In general, training a professional excavator driver usually takes months of courses, but think back to when the Nintendo Wii first brought motion control games to the masses.

Do you remember how long it took you to master the Wiimote controller? A few minutes.

So, is it possible to apply this common "WYSIWYG" approach to the driving of excavators?

The Future of Excavators: "Human-Computer Interaction" Like Playing Games

That's the idea behind the prototype excavator developed by SRI International, a research institute from Stanford University that has been responsible for many technological innovations over the past 75 years, including the earliest origins of Siri and Yamaha's self-driving bike.

Like current self-driving cars, SRI International believes that in the future, excavators should be smart and easy to maneuver. For example, an excavator is equipped with multiple depth-sensing 3D cameras pointing in all directions, as well as antennas and wireless communication hardware. If needed, these cameras allow the excavator to run on its own, following pre-programmed instructions, telling it where to dig, and it can follow these instructions all day and all night long.

Its autonomous capabilities also include intelligent personnel detection when someone is too close to it, including in blind spot areas where human operators may not be able to spot someone approaching, tapping opportunities to pause work and flash warning lights.

Even more interesting in the video released by SRI International is the innovation in the way drivers interact with excavators. We can see a skilled operator wearing a VR headset seeing what the excavator sees anywhere in the world via the network, and can manually control a set of remote joysticks and start working, even if the construction site is thousands of miles away.

One step closer, the skill of using a joystick is not required, and the excavator can even be operated with motion controls similar to Wii Sports bowling. The excavator's excavator arm and bucket can be replicated in real time using a motion tracking controller, allowing the excavator's "arm" to simulate the same motion through the movement of the operator's arm. That is to say, in theory, the operator can easily operate an expensive construction machine as long as he knows how to dig in the dirt.

In this way, the threshold and danger of operation are greatly reduced.

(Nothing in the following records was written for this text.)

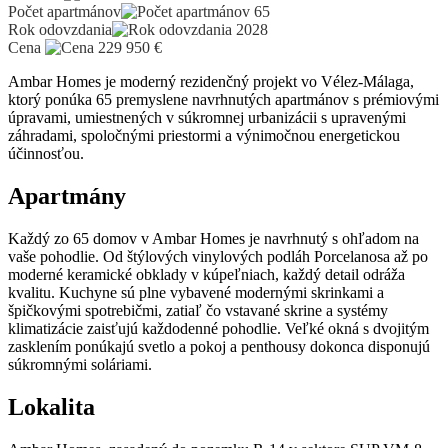
Počet apartmánov
65
Rok odovzdania
2028
Cena
229 950
€
Ambar Homes je moderný rezidenčný projekt vo Vélez-Málaga,
ktorý ponúka 65 premyslene navrhnutých apartmánov s prémiovými
úpravami, umiestnených v súkromnej urbanizácii s upravenými
záhradami, spoločnými priestormi a výnimočnou energetickou
účinnosťou.
Apartmány
Každý zo 65 domov v Ambar Homes je navrhnutý s ohľadom na
vaše pohodlie. Od štýlových vinylových podláh Porcelanosa až po
moderné keramické obklady v kúpeľniach, každý detail odráža
kvalitu. Kuchyne sú plne vybavené modernými skrinkami a
špičkovými spotrebičmi, zatiaľ čo vstavané skrine a systémy
klimatizácie zaisťujú každodenné pohodlie. Veľké okná s dvojitým
zasklením ponúkajú svetlo a pokoj a penthousy dokonca disponujú
súkromnými soláriami.
Lokalita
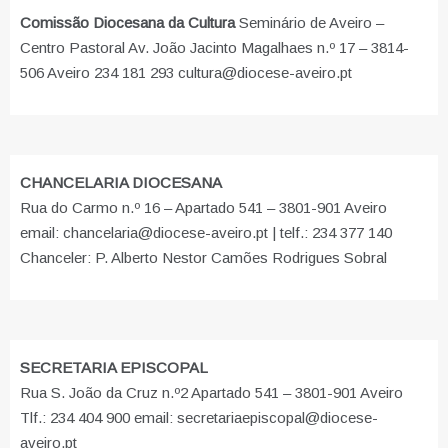
Comissão Diocesana da Cultura
Seminário de Aveiro –
Centro Pastoral Av. João Jacinto Magalhaes n.º 17 – 3814-
506 Aveiro 234 181 293 cultura@diocese-aveiro.pt
CHANCELARIA DIOCESANA
Rua do Carmo n.º 16 – Apartado 541 – 3801-901 Aveiro
email: chancelaria@diocese-aveiro.pt | telf.: 234 377 140
Chanceler: P. Alberto Nestor Camões Rodrigues Sobral
SECRETARIA EPISCOPAL
Rua S. João da Cruz n.º2 Apartado 541 – 3801-901 Aveiro
Tlf.: 234 404 900 email: secretariaepiscopal@diocese-
aveiro.pt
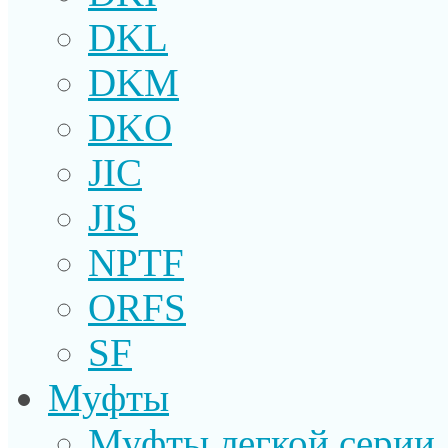
DKL
DKM
DKO
JIC
JIS
NPTF
ORFS
SF
Муфты
Муфты легкой серии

In fact, not only Stanford's research institutions, but also countries are developing intelligent technologies related to excavators, trying to use technology to change this high-risk industry. In July, researchers at the Research Robotics and Auto-Driving Lab (RAL) and the University of Maryland, College Park reported yesterday in Science Robotics. announced that they have created a new autonomous excavator system (AES).

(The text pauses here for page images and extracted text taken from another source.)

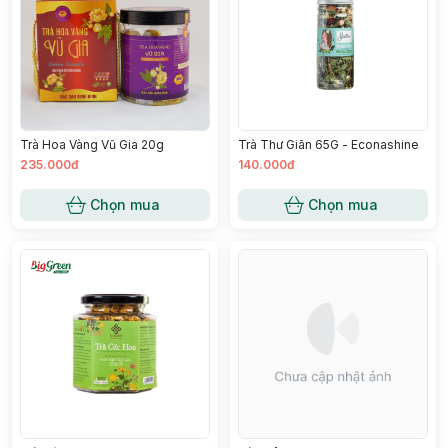
Trà Hoa Vàng Vũ Gia 20g
Trà Thư Giãn 65G - Econashine
235.000đ
140.000đ
Chọn mua
Chọn mua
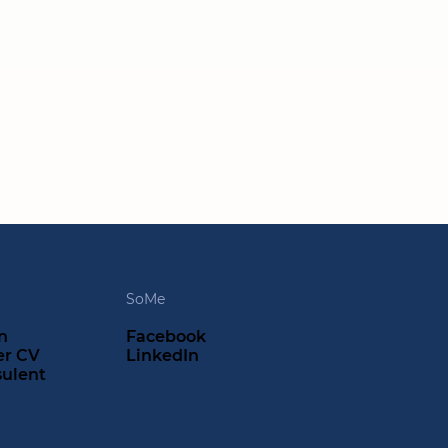
SoMe
n
Facebook
er CV
LinkedIn
sulent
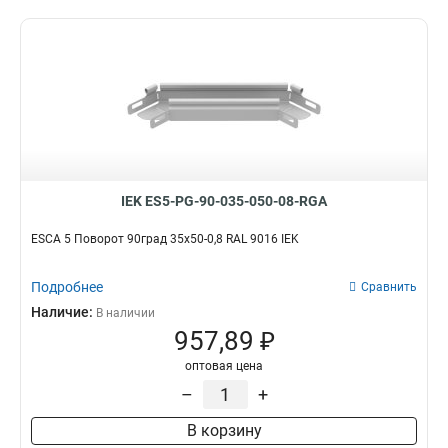
IEK ES5-PG-90-035-050-08-RGA
ESCA 5 Поворот 90град 35х50-0,8 RAL 9016 IEK
Подробнее
Сравнить
Наличие:
В наличии
957,89 ₽
оптовая цена
–
+
В корзину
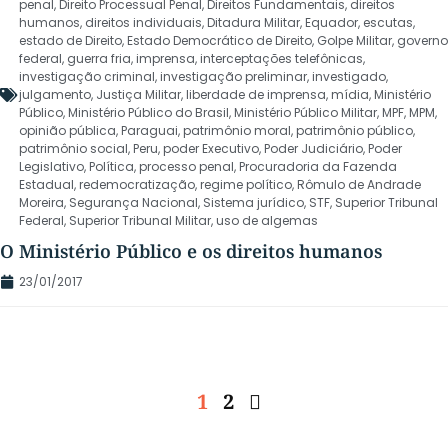
penal
,
Direito Processual Penal
,
Direitos Fundamentais
,
direitos
humanos
,
direitos individuais
,
Ditadura Militar
,
Equador
,
escutas
,
estado de Direito
,
Estado Democrático de Direito
,
Golpe Militar
,
governo
federal
,
guerra fria
,
imprensa
,
interceptações telefônicas
,
investigação criminal
,
investigação preliminar
,
investigado
,
julgamento
,
Justiça Militar
,
liberdade de imprensa
,
mídia
,
Ministério
Público
,
Ministério Público do Brasil
,
Ministério Público Militar
,
MPF
,
MPM
,
opinião pública
,
Paraguai
,
patrimônio moral
,
patrimônio público
,
patrimônio social
,
Peru
,
poder Executivo
,
Poder Judiciário
,
Poder
Legislativo
,
Política
,
processo penal
,
Procuradoria da Fazenda
Estadual
,
redemocratização
,
regime político
,
Rômulo de Andrade
Moreira
,
Segurança Nacional
,
Sistema jurídico
,
STF
,
Superior Tribunal
Federal
,
Superior Tribunal Militar
,
uso de algemas
O Ministério Público e os direitos humanos
23/01/2017
1
2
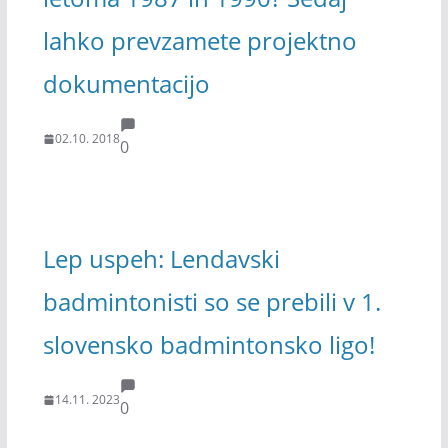
lahko prevzamete projektno
dokumentacijo
02.10. 2018
0
Lep uspeh: Lendavski
badmintonisti so se prebili v 1.
slovensko badmintonsko ligo!
14.11. 2023
0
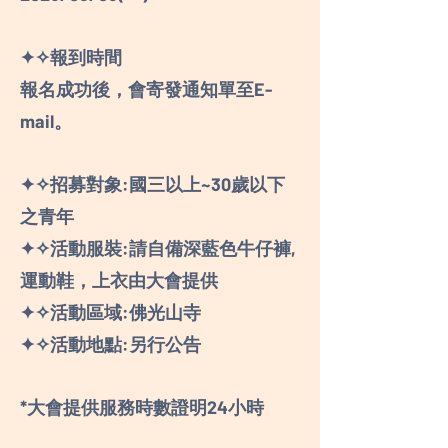
✦✧報到時間
報名成功後，會寄發通知單至E-
mail。
✦✧招募對象:國三以上~30歲以下
之青年
✦✧活動服裝:請自備深藍色牛仔褲,
運動鞋，上衣由大會提供
✦✧活動區域:佛光山寺
✦✧活動地點:另行公告
*大會提供服務時數證明24小時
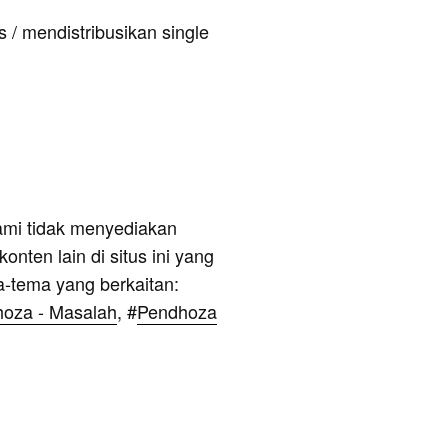
 / mendistribusikan single
ami tidak menyediakan
onten lain di situs ini yang
a-tema yang berkaitan:
oza - Masalah
, #
Pendhoza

The system allows excavators to perform long-term autonomous material loading operations without any human intervention, while AES also provides productivity comparable to that of experienced manual operators.

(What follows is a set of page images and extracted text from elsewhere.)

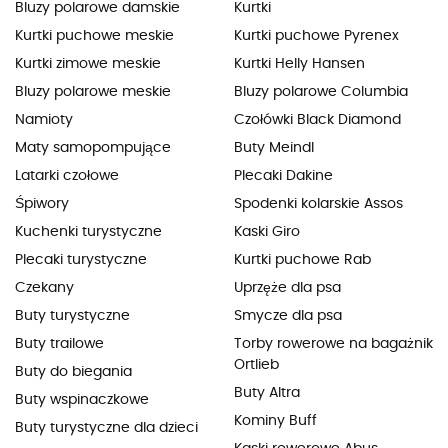
Bluzy polarowe damskie
Kurtki
Kurtki puchowe meskie
Kurtki puchowe Pyrenex
Kurtki zimowe meskie
Kurtki Helly Hansen
Bluzy polarowe meskie
Bluzy polarowe Columbia
Namioty
Czołówki Black Diamond
Maty samopompujące
Buty Meindl
Latarki czołowe
Plecaki Dakine
Śpiwory
Spodenki kolarskie Assos
Kuchenki turystyczne
Kaski Giro
Plecaki turystyczne
Kurtki puchowe Rab
Czekany
Uprzęże dla psa
Buty turystyczne
Smycze dla psa
Buty trailowe
Torby rowerowe na bagażnik
Ortlieb
Buty do biegania
Buty Altra
Buty wspinaczkowe
Kominy Buff
Buty turystyczne dla dzieci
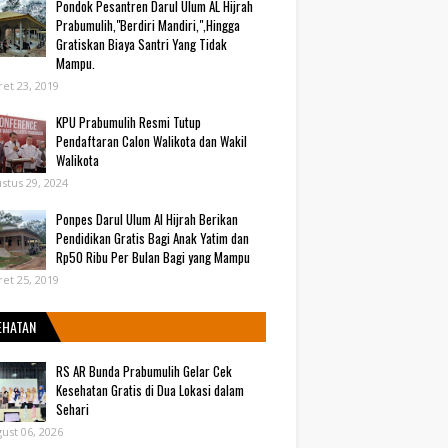
Pondok Pesantren Darul Ulum AL Hijrah
Prabumulih,"Berdiri Mandiri,",Hingga
Gratiskan Biaya Santri Yang Tidak
Mampu.
et 23, 2019
KPU Prabumulih Resmi Tutup
Pendaftaran Calon Walikota dan Wakil
Walikota
stus 29, 2024
Ponpes Darul Ulum Al Hijrah Berikan
Pendidikan Gratis Bagi Anak Yatim dan
Rp50 Ribu Per Bulan Bagi yang Mampu
et 25, 2019
EHATAN
RS AR Bunda Prabumulih Gelar Cek
Kesehatan Gratis di Dua Lokasi dalam
Sehari
ust 06, 2026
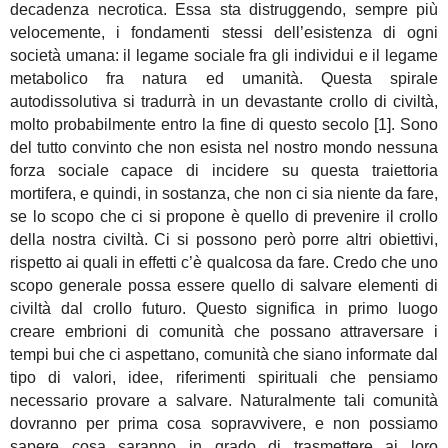
decadenza necrotica. Essa sta distruggendo, sempre più
velocemente, i fondamenti stessi dell’esistenza di ogni
società umana: il legame sociale fra gli individui e il legame
metabolico fra natura ed umanità. Questa spirale
autodissolutiva si tradurrà in un devastante crollo di civiltà,
molto probabilmente entro la fine di questo secolo [1]. Sono
del tutto convinto che non esista nel nostro mondo nessuna
forza sociale capace di incidere su questa traiettoria
mortifera, e quindi, in sostanza, che non ci sia niente da fare,
se lo scopo che ci si propone è quello di prevenire il crollo
della nostra civiltà. Ci si possono però porre altri obiettivi,
rispetto ai quali in effetti c’è qualcosa da fare. Credo che uno
scopo generale possa essere quello di salvare elementi di
civiltà dal crollo futuro. Questo significa in primo luogo
creare embrioni di comunità che possano attraversare i
tempi bui che ci aspettano, comunità che siano informate dal
tipo di valori, idee, riferimenti spirituali che pensiamo
necessario provare a salvare. Naturalmente tali comunità
dovranno per prima cosa sopravvivere, e non possiamo
sapere cosa saranno in grado di trasmettere ai loro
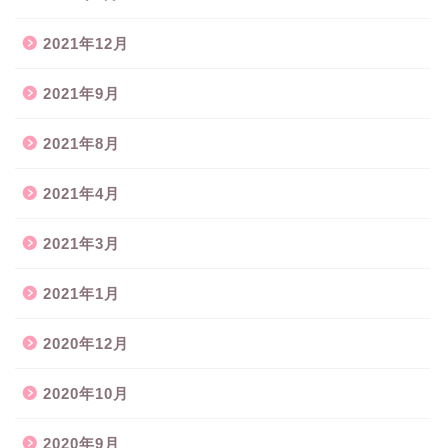
2021年12月
2021年9月
2021年8月
2021年4月
2021年3月
2021年1月
2020年12月
2020年10月
2020年9月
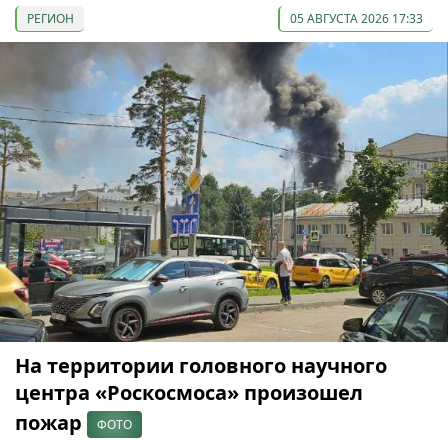
РЕГИОН
05 АВГУСТА 2026 17:33
На территории головного научного
центра «Роскосмоса» произошел
пожар
ФОТО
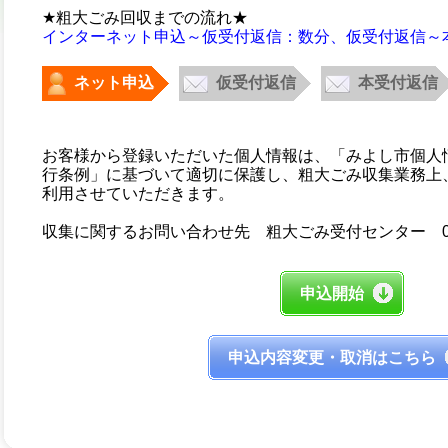
★粗大ごみ回収までの流れ★
インターネット申込～仮受付返信：数分、仮受付返信～
ネット申込
仮受付返信
本受付返信
お客様から登録いただいた個人情報は、「みよし市個人
行条例」に基づいて適切に保護し、粗大ごみ収集業務上
利用させていただきます。
収集に関するお問い合わせ先 粗大ごみ受付センター 0120-
申込開始
申込内容変更・取消はこちら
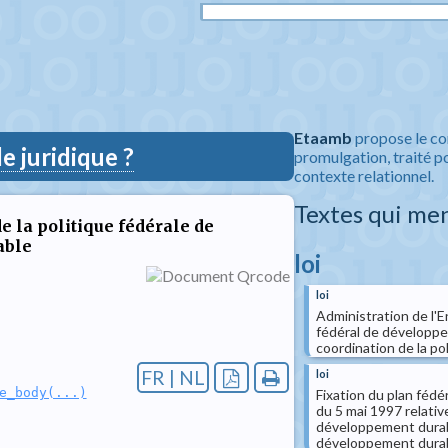
Etaamb
propose le co
 juridique ?
promulgation, traité po
contexte relationnel.
Textes qui me
e la politique fédérale de
able
loi
loi
Administration de l'E
fédéral de développe
coordination de la pol
FR | NL
loi
e_body(...)
Fixation du plan féd
du 5 mai 1997 relativ
développement durable
développement durable 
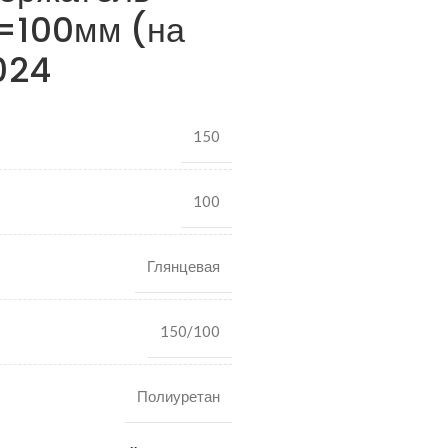
=100мм (на
024
150
100
Глянцевая
150/100
Полиуретан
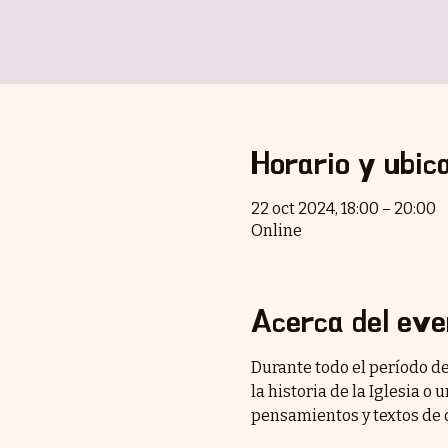
Horario y ubic
22 oct 2024, 18:00 – 20:00
Online
Acerca del eve
Durante todo el período de
la historia de la Iglesia o
pensamientos y textos de 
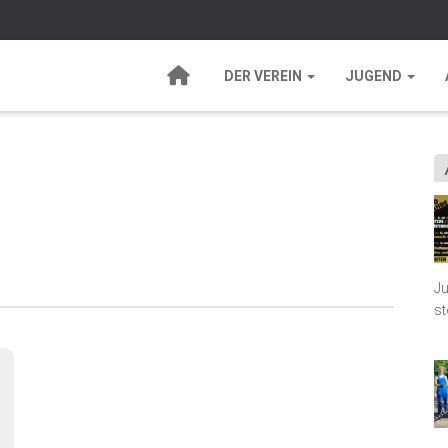
DER VEREIN
JUGEND
Ju
st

AES is one of the first unmanned excavator systems in the world that can be implemented in reality, which can enable excavators to achieve more than 24 hours of uninterrupted operation. The researchers say it has certain advantages in improving the safety and productivity of excavators.

Perhaps we can expect that in the near future, just like home drones, we may also control our own excavators in our own yards to plant flowers and trees in our own small gardens.